*** Opening DATA EXTRACTS ***
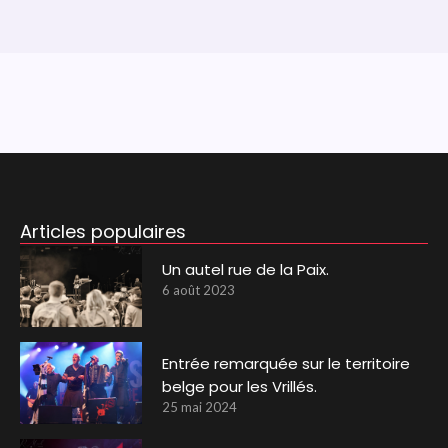
Articles populaires
Un autel rue de la Paix.
6 août 2023
Entrée remarquée sur le territoire
belge pour les Vrillés.
25 mai 2024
*** Closing DATA EXTRACTS ***
= PROBLEM STATEMENT =
Lay out every text line from all the rows above as a numbered list, skipping any blank lines and leaving the pictures out.

= TASK OUTPUT =
1. Articles populaires
2. Un autel rue de la Paix.
3. 6 août 2023
4. Entrée remarquée sur le territoire
5. belge pour les Vrillés.
6. 25 mai 2024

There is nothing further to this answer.